Un soir de janvier 1945

Day 4,057, 02:35 Published in France Brazil by Guanaraba


Un soir de janvier 1945

L'ampoule du lampadaire clignotait, vacillante lumière pâle se reflétant sur les murs des immeubles en béton gris. Le froid était mordant en cette nuit de janvier, le genre de froid glacial qui vous frigorifiait sur place. Emmitouflé dans son uniforme fourré, chapka sur la tête et gants cuivrés aux mains, Yegor tenait fermement son fusil, scrutant l'avenue vide de vie qui s'étalait sous ses yeux. Des heures à guetter l'ennemi, à traquer le bosch dans tout Varsovie sous un vent glacé d'hiver. La ville sera bientôt libérée, ce n'est plus qu'une question de temps avant que les dernières poches de résistance allemande ne capitulent. Assis à ses cotés, le camarade Vassili faisait lui aussi le guet, tout aussi frigorifié, sa chapka couverte des gros flocons de neige qui tombaient en abondance dans la nuit glaciale. Ce dernier trépignait d'impatience et ne cessait de maugréer.

- Maudits allemands ! Dire que nous en sommes là à cause d'eux, quand je pense à mon foyer … C'est là bas que je devrais être et non ici à me geler comme un esquimau !

Yegor haussa les épaules, ne se défaisant jamais de sa morne mine habituelle.
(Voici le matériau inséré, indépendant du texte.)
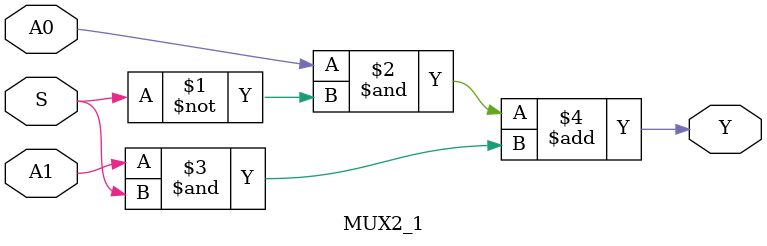
<source format=v>
module MUX2_1(input A0, input A1, input S, output Y);
	assign Y = (A0 & ~S) + (A1 & S);
	
endmodule
</source>
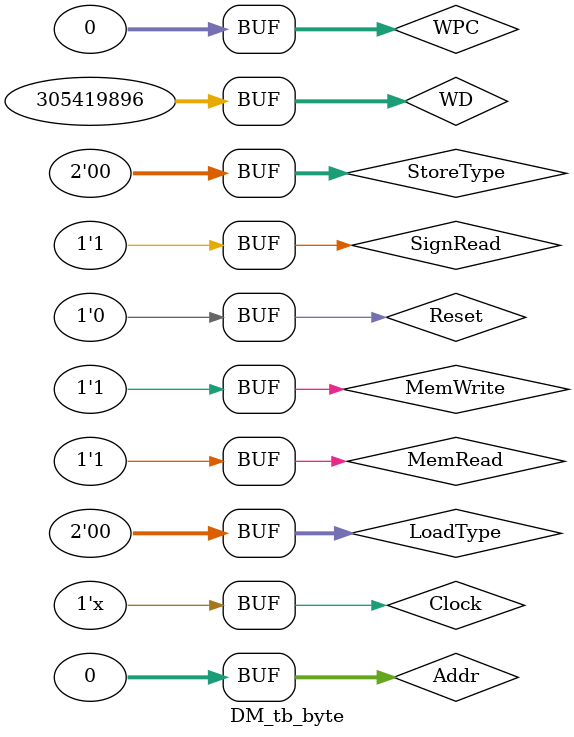
<source format=v>
`timescale 1ns / 1ps
`include "DM.v"
module DM_tb_byte;

	// Inputs
	reg MemWrite;
	reg MemRead;
	reg [1:0] StoreType;
	reg [1:0] LoadType;
	reg SignRead;
	reg Clock;
	reg Reset;
	reg [31:0] WPC;
	reg [31:0] Addr;
	reg [31:0] WD;

	// Outputs
	wire [31:0] RD;

	// Instantiate the Unit Under Test (UUT)
	DM uut (
		.MemWrite(MemWrite), 
		.MemRead(MemRead), 
		.StoreType(StoreType), 
		.LoadType(LoadType), 
		.SignRead(SignRead), 
		.Clock(Clock), 
		.Reset(Reset), 
		.WPC(WPC), 
		.Addr(Addr), 
		.WD(WD), 
		.RD(RD)
	);

	initial begin
		// Initialize Inputs
		MemWrite = 0;
		MemRead = 0;
		StoreType = 0;
		LoadType = 0;
		SignRead = 0;
		Clock = 0;
		Reset = 0;
		WPC = 0;
		Addr = 0;
		WD = 0;
		#10;
		// 1 0x123456678
		MemWrite = 1;
		MemRead = 0;
		StoreType = 0;
		LoadType = 0;
		SignRead = 0;
		WPC = 0;
		Addr = 0;
		WD = 32'h12345678;
		#10;
		// 2 0xaabb5678
		MemWrite = 1;
		MemRead = 0;
		StoreType = 1;
		LoadType = 0;
		SignRead = 0;
		WPC = 0;
		Addr = 2;
		WD = 32'h0000aabb;
		#10;
		// 3 0xaabb56dd
		MemWrite = 1;
		MemRead = 0;
		StoreType = 2;
		LoadType = 0;
		SignRead = 0;
		WPC = 0;
		Addr = 0;
		WD = 32'haabbccdd;
		#10;
		// 3 0xeebb56dd
		MemWrite = 1;
		MemRead = 0;
		StoreType = 2;
		LoadType = 0;
		SignRead = 0;
		WPC = 0;
		Addr = 3;
		WD = 32'haabbccee;
		#10;
		// 5 -> RD = 0xffffffdd
		MemWrite = 0;
		MemRead = 1;
		StoreType = 0;
		LoadType = 2;
		SignRead = 1;
		WPC = 0;
		Addr = 0;
		WD = 32'h12345678;
		#10;
		// 6 -> RD = 0x000000dd
		MemWrite = 0;
		MemRead = 1;
		StoreType = 0;
		LoadType = 2;
		SignRead = 0;
		WPC = 0;
		Addr = 0;
		WD = 32'h12345678;
		#10;
		// 7 -> RD = 0x000000dd
		MemWrite = 0;
		MemRead = 1;
		StoreType = 0;
		LoadType = 2;
		SignRead = 0;
		WPC = 0;
		Addr = 0;
		WD = 32'h12345678;
		#10;		
		// 8 -> RD = 0x000056dd
		MemWrite = 0;
		MemRead = 1;
		StoreType = 0;
		LoadType = 1;
		SignRead = 1;
		WPC = 0;
		Addr = 0;
		WD = 32'h12345678;
		#10;	
		// 9 -> RD = 0x000056dd
		MemWrite = 0;
		MemRead = 1;
		StoreType = 0;
		LoadType = 1;
		SignRead = 0;
		WPC = 0;
		Addr = 0;
		WD = 32'h12345678;
		#10;
		// 10 -> RD = 0xffffeebb
		MemWrite = 0;
		MemRead = 1;
		StoreType = 0;
		LoadType = 1;
		SignRead = 1;
		WPC = 0;
		Addr = 2;
		WD = 32'h12345678;
		#10;
		// 11 -> RD = 0xeebb78dd -> 0x12345678
		MemWrite = 1;
		MemRead = 1;
		StoreType = 0;
		LoadType = 0;
		SignRead = 1;
		WPC = 0;
		Addr = 0;
		WD = 32'h12345678;
		#10;			
        
		// Add stimulus here

	end
	
	always #5 Clock = ~Clock;
      
endmodule


</source>
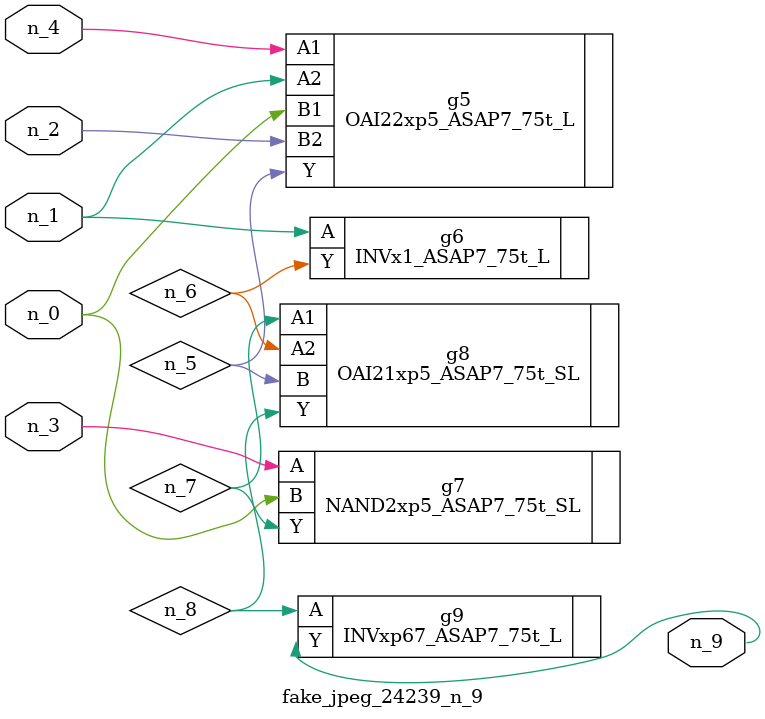
<source format=v>
module fake_jpeg_24239_n_9 (n_3, n_2, n_1, n_0, n_4, n_9);

input n_3;
input n_2;
input n_1;
input n_0;
input n_4;

output n_9;

wire n_8;
wire n_6;
wire n_5;
wire n_7;

OAI22xp5_ASAP7_75t_L g5 ( 
.A1(n_4),
.A2(n_1),
.B1(n_0),
.B2(n_2),
.Y(n_5)
);

INVx1_ASAP7_75t_L g6 ( 
.A(n_1),
.Y(n_6)
);

NAND2xp5_ASAP7_75t_SL g7 ( 
.A(n_3),
.B(n_0),
.Y(n_7)
);

OAI21xp5_ASAP7_75t_SL g8 ( 
.A1(n_7),
.A2(n_6),
.B(n_5),
.Y(n_8)
);

INVxp67_ASAP7_75t_L g9 ( 
.A(n_8),
.Y(n_9)
);


endmodule
</source>
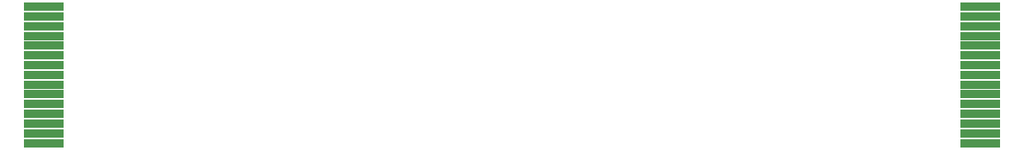
<source format=gbr>
%TF.GenerationSoftware,KiCad,Pcbnew,8.0.3*%
%TF.CreationDate,2024-07-25T12:53:14+09:00*%
%TF.ProjectId,FPC-MD-Main-20240719,4650432d-4d44-42d4-9d61-696e2d323032,rev?*%
%TF.SameCoordinates,Original*%
%TF.FileFunction,Soldermask,Top*%
%TF.FilePolarity,Negative*%
%FSLAX46Y46*%
G04 Gerber Fmt 4.6, Leading zero omitted, Abs format (unit mm)*
G04 Created by KiCad (PCBNEW 8.0.3) date 2024-07-25 12:53:14*
%MOMM*%
%LPD*%
G01*
G04 APERTURE LIST*
G04 Aperture macros list*
%AMRoundRect*
0 Rectangle with rounded corners*
0 $1 Rounding radius*
0 $2 $3 $4 $5 $6 $7 $8 $9 X,Y pos of 4 corners*
0 Add a 4 corners polygon primitive as box body*
4,1,4,$2,$3,$4,$5,$6,$7,$8,$9,$2,$3,0*
0 Add four circle primitives for the rounded corners*
1,1,$1+$1,$2,$3*
1,1,$1+$1,$4,$5*
1,1,$1+$1,$6,$7*
1,1,$1+$1,$8,$9*
0 Add four rect primitives between the rounded corners*
20,1,$1+$1,$2,$3,$4,$5,0*
20,1,$1+$1,$4,$5,$6,$7,0*
20,1,$1+$1,$6,$7,$8,$9,0*
20,1,$1+$1,$8,$9,$2,$3,0*%
G04 Aperture macros list end*
%ADD10RoundRect,0.000000X-2.000000X0.350000X-2.000000X-0.350000X2.000000X-0.350000X2.000000X0.350000X0*%
G04 APERTURE END LIST*
D10*
%TO.C,J2*%
X2000000Y7000000D03*
X2000000Y6000000D03*
X2000000Y5000000D03*
X2000000Y4000000D03*
X2000000Y3000000D03*
X2000000Y2000000D03*
X2000000Y1000000D03*
X2000000Y0D03*
X2000000Y-1000000D03*
X2000000Y-2000000D03*
X2000000Y-3000000D03*
X2000000Y-4000000D03*
X2000000Y-5000000D03*
X2000000Y-6000000D03*
X2000000Y-7000000D03*
%TD*%
%TO.C,J1*%
X98000000Y7000000D03*
X98000000Y6000000D03*
X98000000Y5000000D03*
X98000000Y4000000D03*
X98000000Y3000000D03*
X98000000Y2000000D03*
X98000000Y1000000D03*
X98000000Y0D03*
X98000000Y-1000000D03*
X98000000Y-2000000D03*
X98000000Y-3000000D03*
X98000000Y-4000000D03*
X98000000Y-5000000D03*
X98000000Y-6000000D03*
X98000000Y-7000000D03*
%TD*%
M02*

</source>
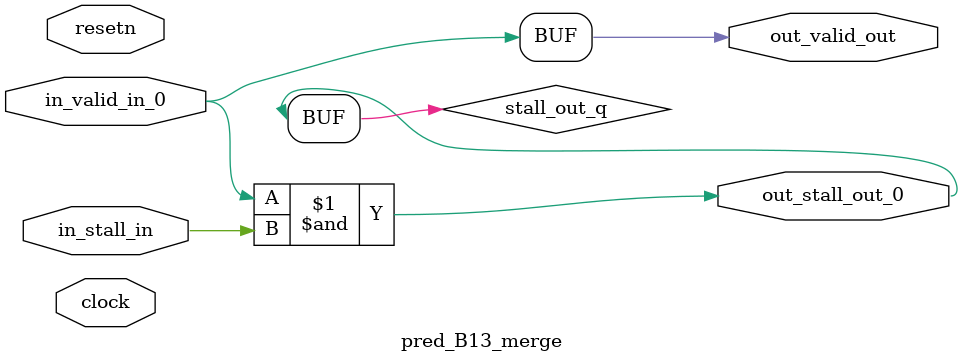
<source format=sv>



(* altera_attribute = "-name AUTO_SHIFT_REGISTER_RECOGNITION OFF; -name MESSAGE_DISABLE 10036; -name MESSAGE_DISABLE 10037; -name MESSAGE_DISABLE 14130; -name MESSAGE_DISABLE 14320; -name MESSAGE_DISABLE 15400; -name MESSAGE_DISABLE 14130; -name MESSAGE_DISABLE 10036; -name MESSAGE_DISABLE 12020; -name MESSAGE_DISABLE 12030; -name MESSAGE_DISABLE 12010; -name MESSAGE_DISABLE 12110; -name MESSAGE_DISABLE 14320; -name MESSAGE_DISABLE 13410; -name MESSAGE_DISABLE 113007; -name MESSAGE_DISABLE 10958" *)
module pred_B13_merge (
    input wire [0:0] in_stall_in,
    input wire [0:0] in_valid_in_0,
    output wire [0:0] out_stall_out_0,
    output wire [0:0] out_valid_out,
    input wire clock,
    input wire resetn
    );

    wire [0:0] stall_out_q;


    // stall_out(LOGICAL,6)
    assign stall_out_q = in_valid_in_0 & in_stall_in;

    // out_stall_out_0(GPOUT,4)
    assign out_stall_out_0 = stall_out_q;

    // out_valid_out(GPOUT,5)
    assign out_valid_out = in_valid_in_0;

endmodule

</source>
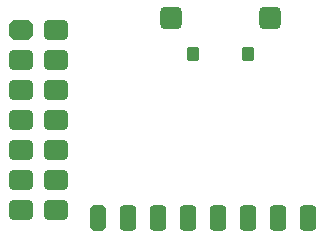
<source format=gbr>
%TF.GenerationSoftware,Altium Limited,Altium Designer,20.2.6 (244)*%
G04 Layer_Color=255*
%FSLAX45Y45*%
%MOMM*%
%TF.SameCoordinates,9E4D4D7D-1FFC-428C-BB03-7E89B6F1CBBC*%
%TF.FilePolarity,Positive*%
%TF.FileFunction,Pads,Bot*%
%TF.Part,Single*%
G01*
G75*
%TA.AperFunction,SMDPad,CuDef*%
G04:AMPARAMS|DCode=13|XSize=1.4mm|YSize=2.2mm|CornerRadius=0.35mm|HoleSize=0mm|Usage=FLASHONLY|Rotation=0.000|XOffset=0mm|YOffset=0mm|HoleType=Round|Shape=RoundedRectangle|*
%AMROUNDEDRECTD13*
21,1,1.40000,1.50000,0,0,0.0*
21,1,0.70000,2.20000,0,0,0.0*
1,1,0.70000,0.35000,-0.75000*
1,1,0.70000,-0.35000,-0.75000*
1,1,0.70000,-0.35000,0.75000*
1,1,0.70000,0.35000,0.75000*
%
%ADD13ROUNDEDRECTD13*%
%TA.AperFunction,ComponentPad*%
G04:AMPARAMS|DCode=25|XSize=1.7mm|YSize=2.1mm|CornerRadius=0.425mm|HoleSize=0mm|Usage=FLASHONLY|Rotation=270.000|XOffset=0mm|YOffset=0mm|HoleType=Round|Shape=RoundedRectangle|*
%AMROUNDEDRECTD25*
21,1,1.70000,1.25001,0,0,270.0*
21,1,0.85000,2.10000,0,0,270.0*
1,1,0.85000,-0.62500,-0.42500*
1,1,0.85000,-0.62500,0.42500*
1,1,0.85000,0.62500,0.42500*
1,1,0.85000,0.62500,-0.42500*
%
%ADD25ROUNDEDRECTD25*%
G04:AMPARAMS|DCode=26|XSize=1.7mm|YSize=2.1mm|CornerRadius=0mm|HoleSize=0mm|Usage=FLASHONLY|Rotation=270.000|XOffset=0mm|YOffset=0mm|HoleType=Round|Shape=Octagon|*
%AMOCTAGOND26*
4,1,8,1.05000,0.42500,1.05000,-0.42500,0.62500,-0.85000,-0.62500,-0.85000,-1.05000,-0.42500,-1.05000,0.42500,-0.62500,0.85000,0.62500,0.85000,1.05000,0.42500,0.0*
%
%ADD26OCTAGOND26*%

G04:AMPARAMS|DCode=27|XSize=1.1mm|YSize=1.2mm|CornerRadius=0.275mm|HoleSize=0mm|Usage=FLASHONLY|Rotation=180.000|XOffset=0mm|YOffset=0mm|HoleType=Round|Shape=RoundedRectangle|*
%AMROUNDEDRECTD27*
21,1,1.10000,0.65000,0,0,180.0*
21,1,0.55000,1.20000,0,0,180.0*
1,1,0.55000,-0.27500,0.32500*
1,1,0.55000,0.27500,0.32500*
1,1,0.55000,0.27500,-0.32500*
1,1,0.55000,-0.27500,-0.32500*
%
%ADD27ROUNDEDRECTD27*%
G04:AMPARAMS|DCode=28|XSize=1.9mm|YSize=1.9mm|CornerRadius=0.475mm|HoleSize=0mm|Usage=FLASHONLY|Rotation=180.000|XOffset=0mm|YOffset=0mm|HoleType=Round|Shape=RoundedRectangle|*
%AMROUNDEDRECTD28*
21,1,1.90000,0.95000,0,0,180.0*
21,1,0.95000,1.90000,0,0,180.0*
1,1,0.95000,-0.47500,0.47500*
1,1,0.95000,0.47500,0.47500*
1,1,0.95000,0.47500,-0.47500*
1,1,0.95000,-0.47500,-0.47500*
%
%ADD28ROUNDEDRECTD28*%
%TA.AperFunction,SMDPad,CuDef*%
G04:AMPARAMS|DCode=31|XSize=1.4mm|YSize=2.2mm|CornerRadius=0mm|HoleSize=0mm|Usage=FLASHONLY|Rotation=0.000|XOffset=0mm|YOffset=0mm|HoleType=Round|Shape=Octagon|*
%AMOCTAGOND31*
4,1,8,-0.35000,1.10000,0.35000,1.10000,0.70000,0.75000,0.70000,-0.75000,0.35000,-1.10000,-0.35000,-1.10000,-0.70000,-0.75000,-0.70000,0.75000,-0.35000,1.10000,0.0*
%
%ADD31OCTAGOND31*%

D13*
X1334000Y170000D02*
D03*
X2350000D02*
D03*
X1080000D02*
D03*
X2096000D02*
D03*
X1842000D02*
D03*
X2604000D02*
D03*
X1588000D02*
D03*
D25*
X474000Y236000D02*
D03*
Y490000D02*
D03*
Y744000D02*
D03*
Y998000D02*
D03*
Y1252000D02*
D03*
Y1506000D02*
D03*
Y1760000D02*
D03*
X180000Y236000D02*
D03*
Y490000D02*
D03*
Y744000D02*
D03*
Y998000D02*
D03*
Y1252000D02*
D03*
Y1506000D02*
D03*
D26*
Y1760000D02*
D03*
D27*
X1637500Y1560000D02*
D03*
X2097500D02*
D03*
D28*
X1450000Y1860000D02*
D03*
X2285000D02*
D03*
D31*
X826000Y170000D02*
D03*
%TF.MD5,3f156b8db1aae2d50b09c29fa506a405*%
M02*

</source>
- Veux tu bien arrêter de râler ? Nous serons chez nous dans moins d'un mois. Hitler est peut être fou, mais même les déments capitulent.

Ignorant royalement Yegor, Vassili continua sur sa lancée.

- Ah mon ami ! Si tu savais le bonheur que ça serait de rentrer enfin ! Je vois déjà le feu de cheminé, ma femme préparant un bon ragoût de pommes de terre avec une bonne bouteille de vodka sur la table, mon fils sur les genoux me tirant la moustache tout en rigolant, mon lit douillet m'attendant le soir venu … Et bien non ! On est ici à attendre dans le froid, à guetter pour rien pendant des heures ! Et tout ça pour quoi ? Pour le plaisir de ce bon vieux Staline …

- Moins fort ! évite de te faire entendre par le commissaire politique, avec ce genre de propos s'en est fait pour nous deux …

Yegor s’interrompit brutalement. A l'autre bout de la rue, une ombre noire furtive s'était déplacée. Il fit instinctivement feu … La cible visiblement touchée s'effondra sans un son. Les deux soldats se précipitèrent pour l'identifier.

Allongé au sol, un jeune garçon de huit ou neuf ans gisait mort. Son uniforme allemand lui rendait au premier abord une apparence impersonnelle … Un soldat parmi tant d'autre. Une apparence impersonnelle qui jurait avec son visage d'enfant. Ses yeux bruns vides de vie fixaient le ciel étoilé, si son teint n'était pas aussi pâle on aurait presque dit qu'il se reposait paisiblement … Une petite masse inerte seule dans l'avenue grisâtre gisait là … Il n'aurait pas dû être là. Personne n'aurait dû être là.

Les deux hommes fixaient l'enfant, aucun d'eux ne prononça un mot, aucun d'eux ne parvenaient à détacher le regard du corps inerte. Dans la nuit étoilée, les flocons continuaient de tomber, comme si rien ne s'était passé, comme si le monde continuait de tourner. Au bout de plusieurs secondes, Vassili osa prendre la parole. Sa voix semblait morte, éteinte.

- On devrait l'enterrer.

Yegor le regarda mais ne pipa mots.

Tout en tremblant, il sortit de sa poche une cigarette, l'alluma d'un geste machinal et retourna en arrière faire le guet.